Owen DeLong <owen@delong.com> writes:
Like it or not (and I really don’t), the majority of modern CDNs are using TCP over Anycast.
It’s ugly and it’s prone to problems like this. It’s nice to see a customer with know-how actually publicizing and digging into the problem.
Thanks. I do plan to write this whole story up as a blog post, BTW. Apart from just being a nice "battle story" I also think it's important to get more visibility into these kinds of issues. I've mostly been interested in issues related to ECN in general, but its interaction with anycast is certainly... interesting :)

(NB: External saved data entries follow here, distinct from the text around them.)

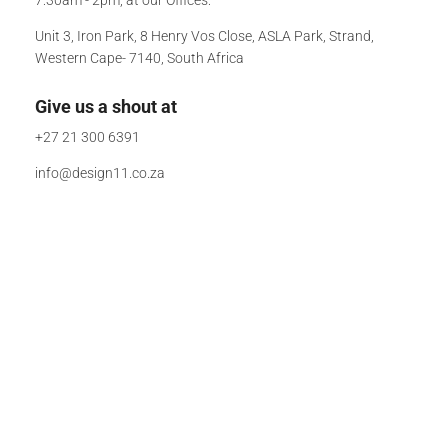
Unit 3, Iron Park, 8 Henry Vos Close, ASLA Park, Strand,
Western Cape- 7140, South Africa
Give us a shout at
+27 21 300 6391
info@design11.co.za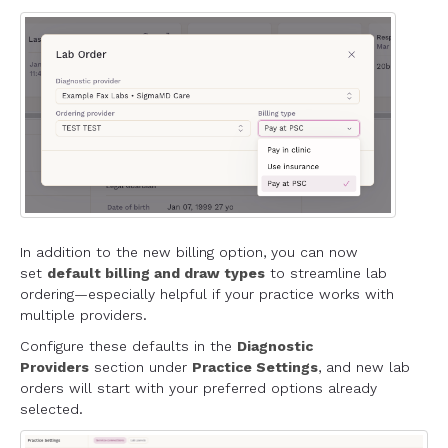
In addition to the new billing option, you can now
set
default billing and draw types
to streamline lab
ordering—especially helpful if your practice works with
multiple providers.
Configure these defaults in the
Diagnostic
Providers
section under
Practice Settings
, and new lab
orders will start with your preferred options already
selected.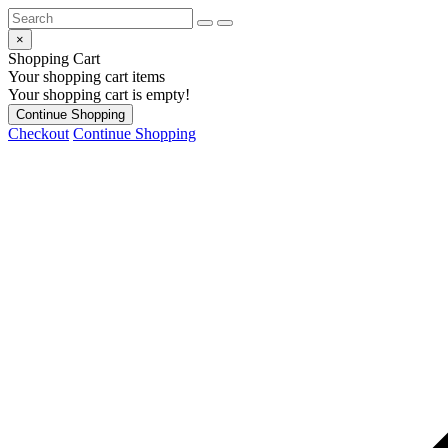
×
Shopping Cart
Your shopping cart items
Your shopping cart is empty!
Continue Shopping
Checkout
Continue Shopping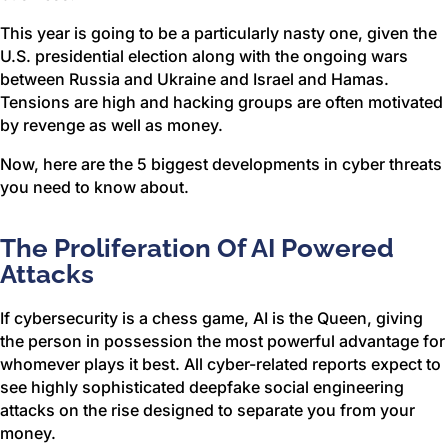
This year is going to be a particularly nasty one, given the
U.S. presidential election along with the ongoing wars
between Russia and Ukraine and Israel and Hamas.
Tensions are high and hacking groups are often motivated
by revenge as well as money.
Now, here are the 5 biggest developments in cyber threats
you need to know about.
The Proliferation Of AI Powered
Attacks
If cybersecurity is a chess game, AI is the Queen, giving
the person in possession the most powerful advantage for
whomever plays it best. All cyber-related reports expect to
see highly sophisticated deepfake social engineering
attacks on the rise designed to separate you from your
money.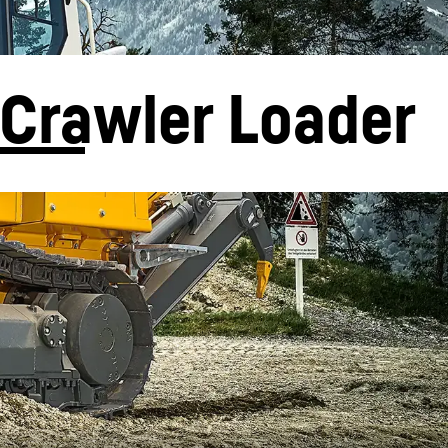
Crawler Loader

Until now, I believe an unknown number of customers have been suffering in silence or relegated to the ISPs “We can’t reproduce you problem” bin without resolution.
I’ve had lots of discussions on the subject and the usual end result is “It’s too hard to measure or quantify and there’s no visible contingent of impacted users”.
Now we at least have one visible impacted user.
As I said, happy to be an exponent if it can help others resolve these kinds of problems. Incidentally, in case you're not aware, there are currently two competing schemes being discussed at the IETF to re-purpose the ECT(1) code point in the IP header. One proposal[0] is to use it as an additional high-fidelity congestion indicator, while the other[1] is to use it as an identifier for a new type of traffic that should get special treatment (which almost, but not quite, amounts to priority queueing). So if either proposal gains traction, expect more ECN-marked traffic coming to a network near you in the maybe-not-so-distant future; with all the interesting issues that can bring with it. If someone feels like introducing some operational considerations into the IETF discussions, I do believe both drafts will be discussed at the tsvwg working group meetings at the Singapore IETF next week. -Toke [0] https://datatracker.ietf.org/doc/draft-morton-tsvwg-sce/ [1] https://datatracker.ietf.org/doc/draft-ietf-tsvwg-ecn-l4s-id/